Churchyard Nature Note with Andrew TompsettMay 2017
Nard, what is it?
Each of the four main Gospels tell us of a woman who anointed Jesus with a large and valuable amount of ointment known as nard. The gospels vary slightly, Mathew and Mark stating that Jesus was at the house of Simon the leper and the woman was unnamed. John names several who were present including Lazarus, Mary and Martha and it was Mary who anointed Jesus. Luke confirms the story but states that the woman had lived a sinful life but we may wonder if she had particular knowledge or abilities. So, what is nard and what are its special qualities?
Nard, also known as spikenard, is an amber coloured oil derived from the rhizomes of the Nardostachys a plant of the Valerian family which grows in remote valleys of the Himalayas. It is, as the bible says, extremely expensive and has healing properties as well as being used as a perfume and sparingly as a food flavouring.
Some related plants, formerly used by herbalists in Britain include Betony, Self Heal, Woundwort and Heal all.

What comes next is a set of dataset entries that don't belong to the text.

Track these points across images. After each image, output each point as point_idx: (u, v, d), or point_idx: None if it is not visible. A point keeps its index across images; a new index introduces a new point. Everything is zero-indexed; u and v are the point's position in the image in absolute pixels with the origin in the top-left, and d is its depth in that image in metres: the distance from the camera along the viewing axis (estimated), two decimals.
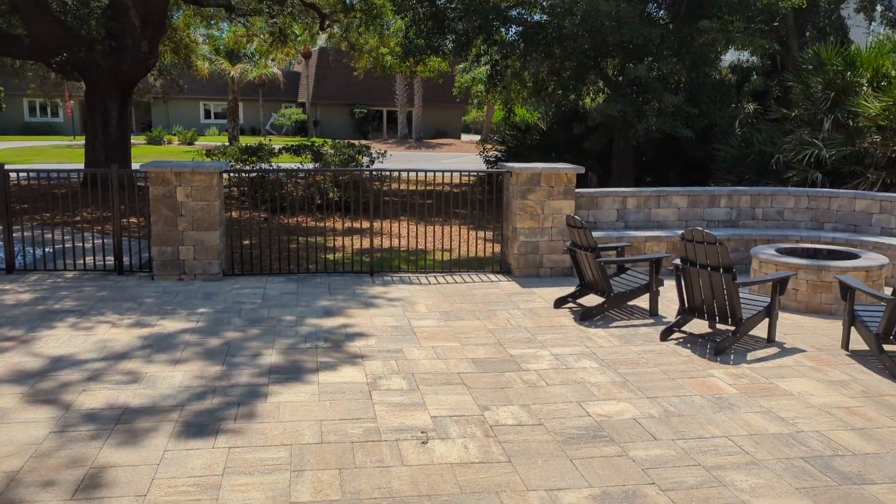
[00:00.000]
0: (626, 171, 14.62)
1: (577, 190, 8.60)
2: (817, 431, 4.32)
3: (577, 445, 4.12)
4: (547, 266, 8.45)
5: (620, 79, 13.97)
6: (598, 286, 6.82)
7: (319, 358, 5.52)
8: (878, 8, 18.48)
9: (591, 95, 15.74)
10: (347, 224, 12.00)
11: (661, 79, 12.72)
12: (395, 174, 9.37)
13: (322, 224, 11.81)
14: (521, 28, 13.91)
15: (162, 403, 4.56)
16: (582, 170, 8.52)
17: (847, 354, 5.75)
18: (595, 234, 8.34)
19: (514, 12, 13.64)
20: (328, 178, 13.05)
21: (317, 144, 15.59)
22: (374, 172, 8.90)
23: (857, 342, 5.94)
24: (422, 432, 4.25)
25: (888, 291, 7.24)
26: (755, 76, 17.57)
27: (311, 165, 14.39)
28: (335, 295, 7.52)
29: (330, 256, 9.49)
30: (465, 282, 8.26)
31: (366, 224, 10.94)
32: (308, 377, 5.10)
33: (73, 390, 4.74)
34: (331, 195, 12.81)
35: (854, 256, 7.14)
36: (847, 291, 5.70)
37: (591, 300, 7.23)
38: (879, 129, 10.51)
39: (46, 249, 9.18)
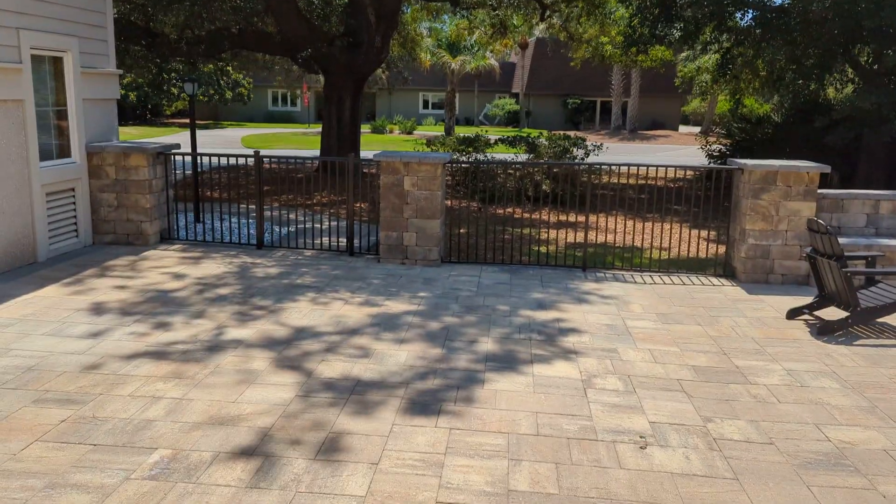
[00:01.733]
0: (876, 172, 13.04)
1: (819, 191, 7.83)
2: None
3: (814, 472, 3.77)
4: (778, 272, 7.80)
5: (876, 67, 12.47)
6: (842, 298, 6.17)
7: (533, 350, 5.56)
8: None
9: (837, 86, 14.20)
10: (559, 217, 11.95)
11: None
12: (610, 168, 9.15)
13: (533, 216, 11.87)
14: (757, 13, 12.90)
15: (389, 379, 4.86)
16: (827, 169, 7.74)
17: None
18: (840, 240, 7.54)
19: None
20: (542, 169, 13.07)
21: (532, 136, 15.67)
22: (589, 165, 8.76)
23: None
24: (640, 437, 4.13)
25: None
26: None
27: (525, 157, 14.51)
28: (547, 288, 7.52)
29: (542, 249, 9.52)
30: (684, 283, 7.88)
31: (578, 218, 10.81)
32: (523, 368, 5.16)
33: (313, 359, 5.20)
34: (543, 187, 12.82)
35: None
36: None
37: (832, 314, 6.57)
38: None
39: (290, 229, 10.14)
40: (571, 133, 19.52)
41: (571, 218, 11.36)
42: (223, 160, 16.18)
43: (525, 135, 15.96)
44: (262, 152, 9.06)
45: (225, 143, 28.75)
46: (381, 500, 3.38)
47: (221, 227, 9.52)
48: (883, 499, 3.52)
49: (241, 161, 16.70)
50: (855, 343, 5.91)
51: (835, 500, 3.51)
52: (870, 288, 6.45)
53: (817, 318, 6.52)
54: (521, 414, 4.38)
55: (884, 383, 5.03)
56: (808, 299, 6.87)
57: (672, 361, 5.40)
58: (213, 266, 7.95)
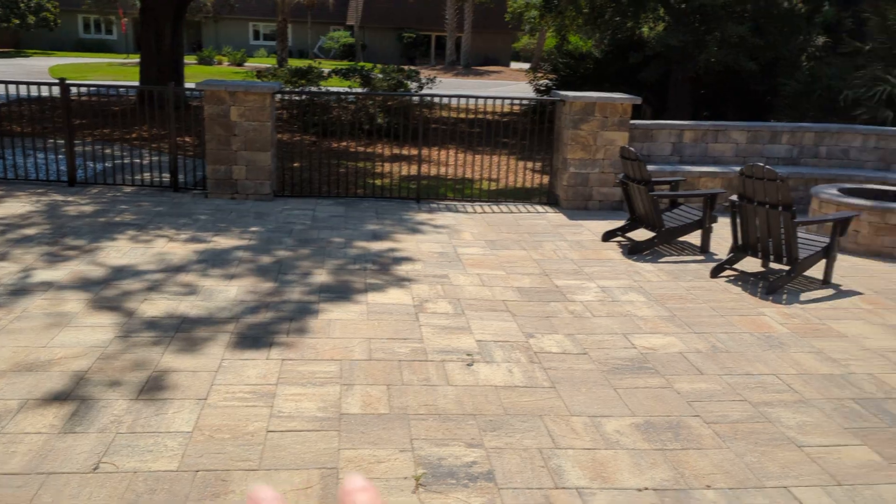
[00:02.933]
0: (683, 105, 14.16)
1: (631, 122, 8.38)
2: (870, 374, 4.27)
3: (621, 375, 4.16)
4: (596, 199, 8.34)
5: (683, 6, 13.38)
6: (649, 220, 6.73)
7: (368, 279, 5.61)
8: None
9: (651, 24, 15.12)
10: (394, 151, 11.96)
11: (726, 7, 12.13)
12: (444, 101, 9.24)
13: (368, 149, 11.80)
14: None
15: (218, 315, 4.71)
16: (639, 100, 8.29)
17: None
18: (649, 167, 8.16)
19: None
20: (376, 102, 12.95)
21: (366, 69, 15.41)
22: (423, 99, 8.80)
23: None
24: (467, 354, 4.33)
25: None
26: (827, 6, 16.65)
27: (359, 90, 14.28)
28: (382, 219, 7.57)
29: (377, 182, 9.52)
30: (512, 212, 8.23)
31: (412, 151, 10.89)
32: (357, 297, 5.20)
33: (134, 299, 4.92)
34: (378, 121, 12.74)
35: None
36: None
37: (642, 235, 7.15)
38: None
39: (106, 164, 9.39)
40: (408, 67, 19.39)
41: (406, 151, 11.41)
42: (23, 90, 14.53)
43: (359, 67, 15.67)
44: (71, 82, 8.23)
45: (28, 74, 25.80)
46: (210, 434, 3.32)
47: (26, 163, 8.63)
48: (677, 394, 3.96)
49: (46, 92, 15.11)
50: (660, 260, 6.49)
51: (637, 398, 3.89)
52: (673, 210, 7.07)
53: (629, 239, 7.08)
54: (354, 341, 4.43)
55: (682, 295, 5.60)
56: (622, 222, 7.42)
57: (498, 284, 5.66)
58: (18, 205, 7.22)
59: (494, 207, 8.40)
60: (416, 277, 5.72)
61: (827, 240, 5.86)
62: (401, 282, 5.60)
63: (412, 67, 18.82)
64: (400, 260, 6.17)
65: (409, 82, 14.45)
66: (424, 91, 14.47)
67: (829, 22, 15.68)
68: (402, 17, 46.56)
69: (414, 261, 6.16)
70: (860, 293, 5.73)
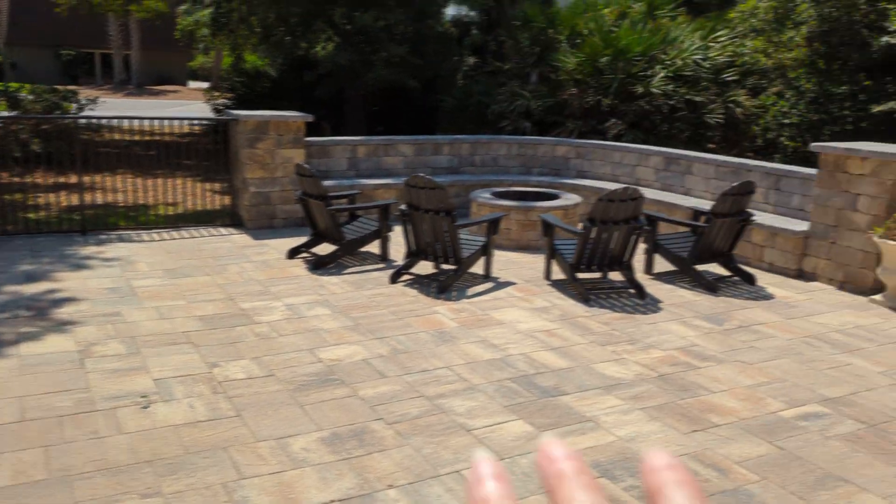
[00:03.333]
0: (358, 121, 14.78)
1: (307, 139, 8.52)
2: (523, 354, 4.85)
3: (307, 392, 4.19)
4: (280, 217, 8.32)
5: (348, 28, 13.98)
6: (331, 234, 6.90)
7: (20, 328, 4.93)
8: None
9: (323, 44, 15.53)
10: (56, 179, 10.70)
11: (387, 29, 12.95)
12: (112, 122, 8.52)
13: (25, 179, 10.41)
14: None
15: None
16: (311, 118, 8.45)
17: (549, 284, 6.49)
18: (328, 182, 8.37)
19: None
20: (28, 127, 11.46)
21: (11, 89, 13.55)
22: (87, 121, 8.00)
23: (558, 272, 6.72)
24: (142, 396, 4.02)
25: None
26: (475, 31, 18.65)
27: (6, 113, 12.50)
28: (39, 258, 6.72)
29: (32, 215, 8.43)
30: (194, 237, 7.86)
31: (77, 179, 9.85)
32: (6, 351, 4.54)
33: None
34: (33, 146, 11.28)
35: (555, 197, 8.02)
36: (547, 228, 6.40)
37: (326, 249, 7.30)
38: (576, 82, 11.78)
39: None
40: (67, 87, 17.45)
41: (67, 179, 10.27)
42: None
43: (2, 87, 13.72)
44: None
45: None
46: None
47: None
48: (362, 401, 4.10)
49: None
50: (344, 272, 6.69)
51: (323, 412, 3.96)
52: (353, 222, 7.34)
53: (313, 254, 7.18)
54: (1, 403, 3.86)
55: (365, 303, 5.83)
56: (306, 239, 7.51)
57: (179, 315, 5.36)
58: None
59: (174, 233, 7.94)
60: (82, 319, 5.18)
61: (485, 239, 6.54)
62: (62, 326, 5.02)
63: (71, 88, 17.00)
64: (61, 301, 5.53)
65: (67, 103, 13.02)
66: (87, 113, 13.16)
67: (477, 44, 17.61)
68: (59, 34, 41.82)
69: (79, 301, 5.57)
70: (514, 283, 6.50)
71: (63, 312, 5.31)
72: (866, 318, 5.74)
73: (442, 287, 6.11)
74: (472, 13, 19.02)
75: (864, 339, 5.28)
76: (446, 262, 6.31)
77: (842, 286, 6.43)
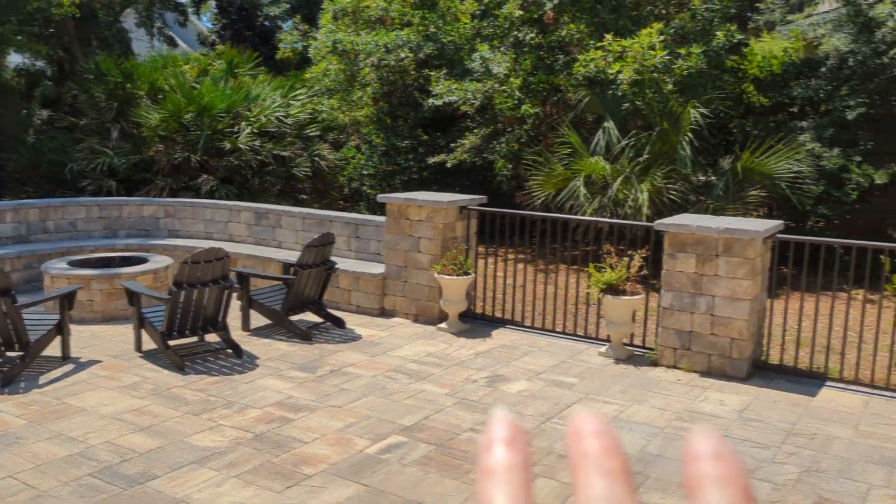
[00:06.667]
0: None
1: None
2: (107, 442, 4.45)
3: None
4: None
5: None
6: None
7: None
8: (157, 25, 19.86)
9: None
10: None
11: None
12: None
13: None
14: None
15: None
16: None
17: (140, 356, 6.09)
18: None
19: None
20: None
21: None
22: None
23: (151, 342, 6.34)
24: None
25: None
26: (47, 82, 16.83)
27: None
28: None
29: None
30: None
31: None
32: None
33: None
34: None
35: (144, 261, 7.58)
36: (132, 296, 6.02)
37: None
38: (162, 138, 11.38)
39: None
40: None
41: None
42: None
43: None
44: None
45: None
46: None
47: None
48: None
49: None
50: None
51: None
52: None
53: None
54: None
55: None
56: None
57: None
58: None
59: None
60: None
61: (59, 316, 5.88)
62: None
63: None
64: None
65: None
66: None
67: (50, 97, 15.92)
68: None
69: None
70: (99, 361, 5.95)
71: None
72: (435, 345, 6.57)
73: (6, 379, 5.31)
74: (40, 63, 17.16)
75: (433, 365, 6.04)
76: (11, 349, 5.51)
77: (416, 319, 7.27)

The woman who carried out this ‘good work’ for Jesus may have been aware of the beneficial properties of nard. Could she also have been aware of the torment that Jesus was to suffer in the coming days?
Trees – the low branches of trees adjacent to the road have been trimmed back well above head and vehicle height. In the near future further significant trimming and clearance will take place in the current burial area to allow more light through. Later this year the regular tree safety survey will take place to try to avoid unexpected falls.
Conservation – Kate Williams reports that it had been difficult to find a dry enough day during the winter to burn the large collection of tree trimmings, so it was decided to make three ‘habitat’ piles of the branches well back in the wild area where they could remain to shelter wildlife for some time to come.
Bluebells are providing good colour in many places although the spread of the strong-smelling, white, Three-cornered leek Allium triquetrum is less welcome.
Slowworms are regularly making use of the warmth beneath the sheet of corrugated iron beside the tower.
As the spring advances there is more birdsong in the churchyard, a chiffchaff was particularly loud with a slightly odd song – more ‘chiff’ than ‘chaff’! Robins have been active and may soon use the new nest boxes installed for them.